▶ [Task requirements]: Please find all lines containing "reaksjoner" in the listing below and copy them.

Content starts

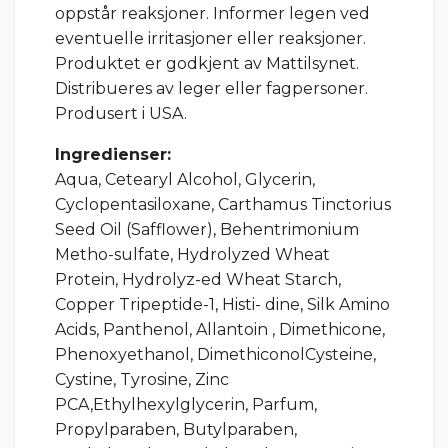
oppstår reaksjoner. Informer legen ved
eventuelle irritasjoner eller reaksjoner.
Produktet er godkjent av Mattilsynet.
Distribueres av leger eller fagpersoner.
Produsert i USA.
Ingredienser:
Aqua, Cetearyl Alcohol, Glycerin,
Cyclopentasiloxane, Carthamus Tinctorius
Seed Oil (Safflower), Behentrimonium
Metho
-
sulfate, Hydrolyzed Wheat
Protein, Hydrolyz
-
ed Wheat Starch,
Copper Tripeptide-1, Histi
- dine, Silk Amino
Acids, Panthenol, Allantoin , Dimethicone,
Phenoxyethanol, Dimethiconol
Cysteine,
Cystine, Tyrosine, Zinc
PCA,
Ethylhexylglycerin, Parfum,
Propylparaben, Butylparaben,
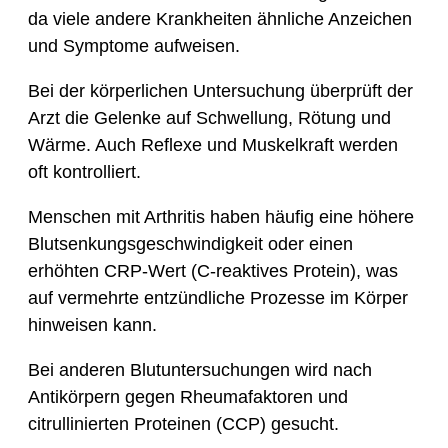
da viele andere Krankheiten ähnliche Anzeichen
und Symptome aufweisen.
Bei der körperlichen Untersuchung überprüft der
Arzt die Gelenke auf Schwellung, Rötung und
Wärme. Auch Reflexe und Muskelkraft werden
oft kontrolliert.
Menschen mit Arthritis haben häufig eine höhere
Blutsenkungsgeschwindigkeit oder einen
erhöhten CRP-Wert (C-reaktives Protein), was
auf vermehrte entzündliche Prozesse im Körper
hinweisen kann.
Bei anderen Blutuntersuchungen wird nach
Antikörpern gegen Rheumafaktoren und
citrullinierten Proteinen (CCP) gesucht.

Content ends
Content starts

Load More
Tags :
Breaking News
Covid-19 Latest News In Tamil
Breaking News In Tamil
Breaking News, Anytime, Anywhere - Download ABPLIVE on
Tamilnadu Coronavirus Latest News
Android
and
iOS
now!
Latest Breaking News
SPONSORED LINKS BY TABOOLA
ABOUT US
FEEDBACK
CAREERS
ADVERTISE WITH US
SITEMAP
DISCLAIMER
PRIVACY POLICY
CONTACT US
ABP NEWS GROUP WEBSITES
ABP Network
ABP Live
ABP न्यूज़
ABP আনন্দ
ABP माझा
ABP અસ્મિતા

Content ends

▶ [Worked solution]:
oppstår reaksjoner. Informer legen ved
eventuelle irritasjoner eller reaksjoner.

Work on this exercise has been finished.